Hopefully regular readers will remember Ghosts on TV, they're a band I often reference and they even had the dubious privilege of 'winning' the Nordic Music Review 'Album of the Year' in 2020. Since then I've tried to work out a plan to see them perform live, but been thwarted by Covid restrictions, the 'day job' and other inevitable complications.
Most recently I'd noticed some particularly interesting looking gigs combined with a poet named Francis North, and clearly aware that I was unable to attend following knee surgery, they've now generously released the entire live performance. It was the poet himself who approached Ghosts on TV about the project after seeing then live, with the band writing the entire musical accompaniment in just 3 days before the gig - I remember starting a masters dissertation frighteningly late, but never that late.
Anyway how British poet Francis North came to be watching Ghosts on TV in the 1st place isn’t clear, but I can conclude that he clearly has an impressive taste in music, or alternatively in music blogs that point him in the right direction.
‘Entropy’ starts with Francis North himself: "The man came today…. (Pause)…. And told me it was time”. It sets the scene for opening track ‘The Prophet’, before they really get going with 'Prophecies and Weapons' (there's a lot of prophesying) which opens with Ghosts on TV demonstrating their post-rock spirit, and Francis North's always interesting poetry - “words are prophecies at best, wars are worse”.
‘The Curtain’ is certainly epic, and the sustained instrumental section allows the band to open up and show their bigger guitar sound (there are 3 of them after all), whilst ‘The Sound of Something Falling’ is possibly my favourite, with the band and poet in perfect alignment, and the words particularly telling: 'The difference between a prophet and a man is a line drawn in sand or water....and the difference between a revolution and a mutiny is whether you hear the sound of something falling'.
They finish with 'The Wave', an inspiring almost euphoric track which inevitably ends with the band taking over and showcasing their melodic guitar driven sound, crescendoing to the type of climax we saw in 'I'm Not Dead, I am 55 Today'. It's a perfect ending.
So what’s not to like. Well I realise that some might be put off by the poetry, the post rock, the combination of poetry and post rock, and by the fact that on paper at least this sounds a little heavy going.

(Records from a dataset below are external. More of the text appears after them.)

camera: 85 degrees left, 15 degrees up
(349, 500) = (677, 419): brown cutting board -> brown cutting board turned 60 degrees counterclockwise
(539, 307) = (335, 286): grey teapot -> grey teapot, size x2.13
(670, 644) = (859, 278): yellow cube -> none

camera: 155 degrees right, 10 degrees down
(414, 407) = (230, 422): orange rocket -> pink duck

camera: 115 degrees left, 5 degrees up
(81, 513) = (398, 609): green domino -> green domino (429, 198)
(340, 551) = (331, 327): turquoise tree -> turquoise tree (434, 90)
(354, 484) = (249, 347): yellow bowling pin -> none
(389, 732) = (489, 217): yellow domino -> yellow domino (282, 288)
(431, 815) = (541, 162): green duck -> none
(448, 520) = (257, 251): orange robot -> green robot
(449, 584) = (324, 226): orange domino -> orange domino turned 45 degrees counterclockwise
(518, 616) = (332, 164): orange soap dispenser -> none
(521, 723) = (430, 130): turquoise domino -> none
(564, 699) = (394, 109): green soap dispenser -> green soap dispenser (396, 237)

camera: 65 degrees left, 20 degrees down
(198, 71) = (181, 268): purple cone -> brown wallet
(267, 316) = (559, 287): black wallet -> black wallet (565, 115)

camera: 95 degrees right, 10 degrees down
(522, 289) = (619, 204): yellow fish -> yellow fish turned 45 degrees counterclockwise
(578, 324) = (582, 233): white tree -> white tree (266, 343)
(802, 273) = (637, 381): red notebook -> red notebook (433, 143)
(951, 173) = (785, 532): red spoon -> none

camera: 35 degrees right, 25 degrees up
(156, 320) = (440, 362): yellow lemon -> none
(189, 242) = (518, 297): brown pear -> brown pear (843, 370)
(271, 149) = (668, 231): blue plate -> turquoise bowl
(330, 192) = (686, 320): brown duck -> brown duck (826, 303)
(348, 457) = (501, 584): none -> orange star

But it isn’t. True, sometimes the rhetoric sounds like a pre-battle speech in Game of Thrones ('Tomorrow'), and sometimes the words are delivered so quickly that I slightly struggle to follow the point (‘The Curtain’). But that probably shows I’m really engaged in what Francis North has to say, and throughout he delivers his words in such a compelling way, thought provoking as well as creating powerful images, whilst the impressive thing musically is that the band know when to play the atmospheric supporting role, and know when to take over in full post rock mode.
Nordic Music Review Live Album of 2022? Well it'll be only one I probably write about, but this is as good as it gets.